[What to work on] Only a slice of the listing below is wanted. Retype the lines from the one containing "right eye: (1107, 252)" through the one containing "left knee: (605, 746)", exactly, both ends included.

[Available data]
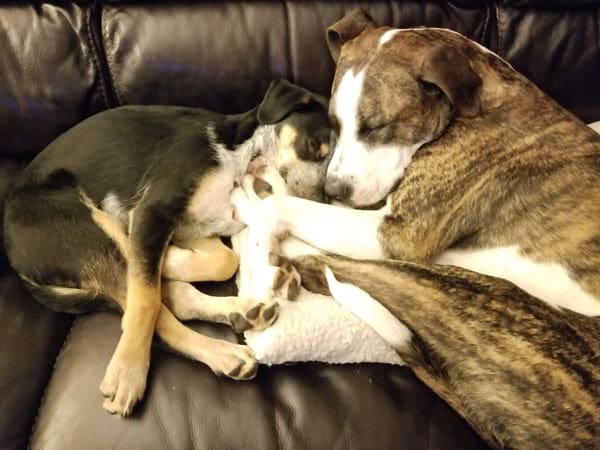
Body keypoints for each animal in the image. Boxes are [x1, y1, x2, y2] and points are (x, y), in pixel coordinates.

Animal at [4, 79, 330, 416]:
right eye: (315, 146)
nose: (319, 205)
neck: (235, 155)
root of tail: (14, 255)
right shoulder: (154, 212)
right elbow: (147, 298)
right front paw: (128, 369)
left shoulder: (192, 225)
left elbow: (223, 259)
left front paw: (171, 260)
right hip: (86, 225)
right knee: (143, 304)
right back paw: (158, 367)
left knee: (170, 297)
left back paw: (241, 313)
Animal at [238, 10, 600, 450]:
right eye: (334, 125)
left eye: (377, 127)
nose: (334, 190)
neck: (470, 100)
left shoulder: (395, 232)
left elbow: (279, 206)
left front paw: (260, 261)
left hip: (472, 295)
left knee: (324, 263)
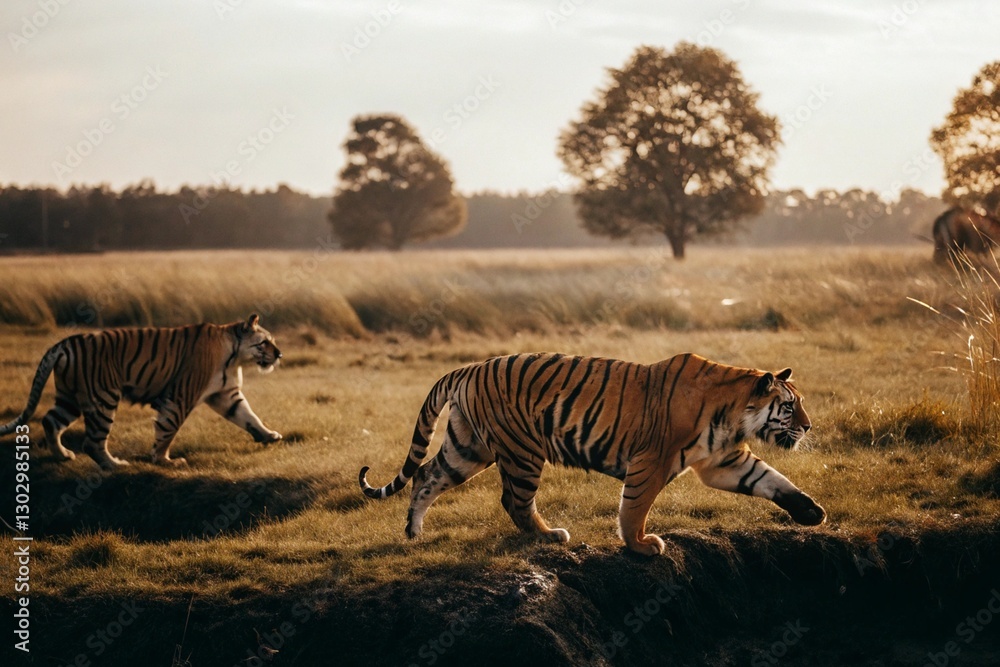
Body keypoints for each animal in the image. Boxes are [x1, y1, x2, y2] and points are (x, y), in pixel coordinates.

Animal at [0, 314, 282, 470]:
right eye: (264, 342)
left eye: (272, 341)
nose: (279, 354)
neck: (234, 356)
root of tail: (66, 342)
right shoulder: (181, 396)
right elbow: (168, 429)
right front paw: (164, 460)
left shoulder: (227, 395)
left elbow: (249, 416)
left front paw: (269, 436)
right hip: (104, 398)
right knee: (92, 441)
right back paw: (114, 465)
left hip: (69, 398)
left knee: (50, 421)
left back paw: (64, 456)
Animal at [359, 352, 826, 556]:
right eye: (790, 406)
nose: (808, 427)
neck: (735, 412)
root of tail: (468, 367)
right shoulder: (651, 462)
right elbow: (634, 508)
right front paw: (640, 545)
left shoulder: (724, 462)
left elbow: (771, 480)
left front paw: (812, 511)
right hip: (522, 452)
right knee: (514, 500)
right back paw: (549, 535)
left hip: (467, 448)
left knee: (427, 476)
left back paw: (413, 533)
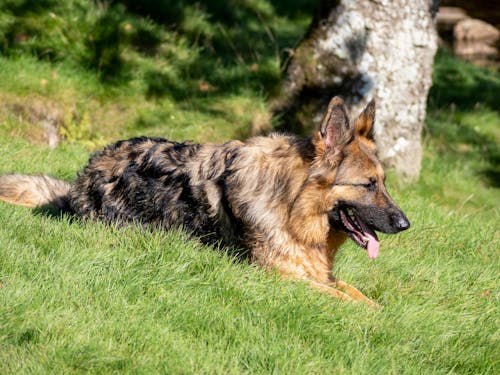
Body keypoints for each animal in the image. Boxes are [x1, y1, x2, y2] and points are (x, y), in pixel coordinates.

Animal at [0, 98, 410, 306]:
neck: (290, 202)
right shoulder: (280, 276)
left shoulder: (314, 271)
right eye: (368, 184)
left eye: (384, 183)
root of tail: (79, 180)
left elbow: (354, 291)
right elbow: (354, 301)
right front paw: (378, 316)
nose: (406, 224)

--

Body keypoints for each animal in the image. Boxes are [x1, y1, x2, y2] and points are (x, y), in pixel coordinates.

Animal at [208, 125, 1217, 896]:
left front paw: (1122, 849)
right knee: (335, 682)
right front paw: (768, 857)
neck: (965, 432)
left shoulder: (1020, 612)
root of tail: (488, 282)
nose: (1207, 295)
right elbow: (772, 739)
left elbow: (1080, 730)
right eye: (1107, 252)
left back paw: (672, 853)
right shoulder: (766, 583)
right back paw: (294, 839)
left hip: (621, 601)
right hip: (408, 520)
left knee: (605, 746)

[Solution below]
right eye: (1107, 252)
left back paw: (672, 853)
right shoulder: (766, 583)
right back paw: (294, 839)
left hip: (621, 601)
right hip: (408, 520)
left knee: (605, 746)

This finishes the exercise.